YOUR OBJECTIVE
Reproduce the court opinion word for word, starting at "A civil action" and ending at "the United States.".

SUPPLIED PASSAGE
·····

The opinion of the court was delivered by: Shadur, District Judge.


John Alexander ("Alexander") initially sued his former employer Westinghouse Hittman Nuclear Incorporated ("Westinghouse") in the Circuit Court of Cook County, charging his firing was in retaliation for his having exercised rights under the Illinois Workers' Compensation Act (the "Act"), Ill.Rev.Stat. ch. 48, ¶¶ 138.1 to 138.30.*fn1 Westinghouse removed the action to this District Court on diversity of citizenship grounds (Alexander is an Illinois citizen, while Westinghouse is a citizen of both Delaware [its state of incorporation] and Maryland [the location of its principal place of business]).

Alexander has moved to remand in reliance on 28 U.S.C. § 1445(c):*fn2

  A civil action in any State court arising under the
  workmen's compensation laws of such State may not be
  removed to any district court of the United States.

·····

DATA SHOWN
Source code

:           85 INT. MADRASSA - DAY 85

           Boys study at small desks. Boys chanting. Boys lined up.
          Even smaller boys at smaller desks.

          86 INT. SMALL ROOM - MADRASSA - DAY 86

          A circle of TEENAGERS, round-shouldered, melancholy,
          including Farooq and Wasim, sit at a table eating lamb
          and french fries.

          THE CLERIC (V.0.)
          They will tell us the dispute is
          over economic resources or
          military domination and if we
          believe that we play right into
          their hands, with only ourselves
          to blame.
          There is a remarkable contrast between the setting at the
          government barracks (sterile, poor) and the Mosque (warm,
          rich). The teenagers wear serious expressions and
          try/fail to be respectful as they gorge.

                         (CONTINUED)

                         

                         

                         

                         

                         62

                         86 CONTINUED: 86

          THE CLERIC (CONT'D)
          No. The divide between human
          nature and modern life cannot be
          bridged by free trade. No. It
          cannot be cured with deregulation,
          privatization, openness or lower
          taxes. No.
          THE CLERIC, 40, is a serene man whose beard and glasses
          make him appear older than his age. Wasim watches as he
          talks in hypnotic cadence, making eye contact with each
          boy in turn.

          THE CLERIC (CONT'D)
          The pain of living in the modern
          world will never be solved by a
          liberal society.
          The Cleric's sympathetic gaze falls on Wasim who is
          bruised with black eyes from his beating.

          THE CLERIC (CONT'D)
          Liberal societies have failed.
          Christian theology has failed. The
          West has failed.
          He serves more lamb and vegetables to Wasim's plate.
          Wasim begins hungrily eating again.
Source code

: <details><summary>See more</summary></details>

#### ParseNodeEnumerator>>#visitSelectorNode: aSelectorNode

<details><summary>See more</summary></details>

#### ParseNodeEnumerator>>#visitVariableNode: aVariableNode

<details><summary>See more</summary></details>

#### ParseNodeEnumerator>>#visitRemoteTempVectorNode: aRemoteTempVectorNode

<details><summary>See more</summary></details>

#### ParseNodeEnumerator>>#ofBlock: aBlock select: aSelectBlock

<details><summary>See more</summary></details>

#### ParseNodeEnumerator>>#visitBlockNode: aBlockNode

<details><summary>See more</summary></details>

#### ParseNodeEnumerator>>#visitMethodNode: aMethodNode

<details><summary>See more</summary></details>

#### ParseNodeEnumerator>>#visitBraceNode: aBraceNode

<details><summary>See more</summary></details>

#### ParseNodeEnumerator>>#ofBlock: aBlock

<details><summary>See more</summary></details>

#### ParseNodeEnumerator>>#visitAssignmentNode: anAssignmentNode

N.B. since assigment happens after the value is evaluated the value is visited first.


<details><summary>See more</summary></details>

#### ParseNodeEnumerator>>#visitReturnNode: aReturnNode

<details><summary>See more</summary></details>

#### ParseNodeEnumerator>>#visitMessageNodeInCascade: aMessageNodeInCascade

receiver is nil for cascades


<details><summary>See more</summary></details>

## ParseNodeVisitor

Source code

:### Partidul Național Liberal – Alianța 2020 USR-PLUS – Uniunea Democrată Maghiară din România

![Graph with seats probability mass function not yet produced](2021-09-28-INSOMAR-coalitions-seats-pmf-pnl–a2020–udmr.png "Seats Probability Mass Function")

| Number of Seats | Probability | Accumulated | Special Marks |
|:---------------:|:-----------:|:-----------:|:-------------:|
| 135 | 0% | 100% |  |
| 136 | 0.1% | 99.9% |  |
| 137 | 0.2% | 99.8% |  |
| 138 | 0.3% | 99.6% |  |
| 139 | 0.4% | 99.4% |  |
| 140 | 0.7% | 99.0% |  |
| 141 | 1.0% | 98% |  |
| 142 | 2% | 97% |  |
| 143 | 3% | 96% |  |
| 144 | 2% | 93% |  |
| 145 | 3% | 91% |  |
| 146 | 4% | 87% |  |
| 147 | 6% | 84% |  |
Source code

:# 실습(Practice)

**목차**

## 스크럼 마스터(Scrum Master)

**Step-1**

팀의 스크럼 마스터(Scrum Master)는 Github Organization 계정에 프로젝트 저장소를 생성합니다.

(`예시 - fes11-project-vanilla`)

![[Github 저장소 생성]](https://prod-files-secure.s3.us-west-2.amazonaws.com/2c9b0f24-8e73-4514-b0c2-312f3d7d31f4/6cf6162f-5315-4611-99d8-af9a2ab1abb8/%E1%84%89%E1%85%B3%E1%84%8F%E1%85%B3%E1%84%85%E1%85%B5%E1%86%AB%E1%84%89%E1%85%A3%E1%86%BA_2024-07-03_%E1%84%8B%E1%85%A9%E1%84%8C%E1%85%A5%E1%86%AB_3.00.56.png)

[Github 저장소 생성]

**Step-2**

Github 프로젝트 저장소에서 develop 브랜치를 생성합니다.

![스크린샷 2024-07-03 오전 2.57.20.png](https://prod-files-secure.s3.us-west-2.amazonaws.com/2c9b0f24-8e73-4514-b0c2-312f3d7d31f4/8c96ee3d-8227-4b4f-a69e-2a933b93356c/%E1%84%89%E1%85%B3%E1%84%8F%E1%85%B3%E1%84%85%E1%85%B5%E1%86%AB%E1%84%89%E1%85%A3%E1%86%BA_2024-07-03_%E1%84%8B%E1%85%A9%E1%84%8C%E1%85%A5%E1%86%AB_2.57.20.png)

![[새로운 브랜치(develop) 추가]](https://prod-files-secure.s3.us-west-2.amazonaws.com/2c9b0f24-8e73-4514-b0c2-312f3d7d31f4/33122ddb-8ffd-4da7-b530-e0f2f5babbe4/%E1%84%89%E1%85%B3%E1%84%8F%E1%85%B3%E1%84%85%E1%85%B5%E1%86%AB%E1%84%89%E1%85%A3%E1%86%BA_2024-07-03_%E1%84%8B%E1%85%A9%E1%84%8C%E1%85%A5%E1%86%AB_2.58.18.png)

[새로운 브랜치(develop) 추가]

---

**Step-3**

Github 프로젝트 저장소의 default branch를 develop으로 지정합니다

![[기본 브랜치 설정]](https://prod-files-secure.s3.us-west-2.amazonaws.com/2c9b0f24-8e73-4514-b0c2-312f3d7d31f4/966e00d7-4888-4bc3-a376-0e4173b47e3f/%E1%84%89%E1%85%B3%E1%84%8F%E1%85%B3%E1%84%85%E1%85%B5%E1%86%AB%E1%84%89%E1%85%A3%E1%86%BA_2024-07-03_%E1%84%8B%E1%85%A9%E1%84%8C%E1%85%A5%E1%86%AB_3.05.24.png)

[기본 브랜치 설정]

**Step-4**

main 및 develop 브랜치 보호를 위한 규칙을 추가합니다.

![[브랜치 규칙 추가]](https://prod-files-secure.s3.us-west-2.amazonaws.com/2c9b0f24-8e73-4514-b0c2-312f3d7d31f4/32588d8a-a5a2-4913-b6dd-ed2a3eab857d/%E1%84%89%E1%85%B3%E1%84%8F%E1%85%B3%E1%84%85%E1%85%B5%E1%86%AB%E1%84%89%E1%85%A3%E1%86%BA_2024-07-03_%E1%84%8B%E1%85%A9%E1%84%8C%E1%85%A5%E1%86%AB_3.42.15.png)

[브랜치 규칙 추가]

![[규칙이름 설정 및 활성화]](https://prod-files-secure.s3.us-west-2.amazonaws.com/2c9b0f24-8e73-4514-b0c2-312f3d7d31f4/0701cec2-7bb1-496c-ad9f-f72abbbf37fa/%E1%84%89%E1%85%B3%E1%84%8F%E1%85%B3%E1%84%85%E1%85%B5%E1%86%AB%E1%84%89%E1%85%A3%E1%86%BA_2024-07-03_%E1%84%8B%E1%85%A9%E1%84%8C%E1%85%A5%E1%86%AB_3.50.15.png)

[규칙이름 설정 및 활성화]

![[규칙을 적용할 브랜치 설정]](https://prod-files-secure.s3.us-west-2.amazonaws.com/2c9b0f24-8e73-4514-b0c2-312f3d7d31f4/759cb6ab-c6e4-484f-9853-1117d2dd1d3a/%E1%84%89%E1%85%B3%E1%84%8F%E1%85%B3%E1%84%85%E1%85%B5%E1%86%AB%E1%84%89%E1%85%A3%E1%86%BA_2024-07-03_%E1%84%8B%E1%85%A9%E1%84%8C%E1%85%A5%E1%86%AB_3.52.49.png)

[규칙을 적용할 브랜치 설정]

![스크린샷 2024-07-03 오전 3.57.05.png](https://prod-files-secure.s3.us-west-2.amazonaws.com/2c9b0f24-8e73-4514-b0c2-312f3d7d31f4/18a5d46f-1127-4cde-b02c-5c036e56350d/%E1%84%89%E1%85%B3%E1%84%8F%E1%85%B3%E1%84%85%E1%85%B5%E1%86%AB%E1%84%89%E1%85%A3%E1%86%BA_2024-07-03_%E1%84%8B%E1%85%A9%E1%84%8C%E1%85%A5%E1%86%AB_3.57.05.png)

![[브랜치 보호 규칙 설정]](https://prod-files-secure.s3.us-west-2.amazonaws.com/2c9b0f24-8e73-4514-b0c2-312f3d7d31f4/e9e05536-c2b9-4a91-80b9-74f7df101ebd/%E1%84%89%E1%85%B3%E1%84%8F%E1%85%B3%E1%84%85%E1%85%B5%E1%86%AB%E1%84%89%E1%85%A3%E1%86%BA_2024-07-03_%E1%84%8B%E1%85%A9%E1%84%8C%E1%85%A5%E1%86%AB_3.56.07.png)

·····

TASK SOLUTION
A civil action in any State court arising under the
  workmen's compensation laws of such State may not be
  removed to any district court of the United States.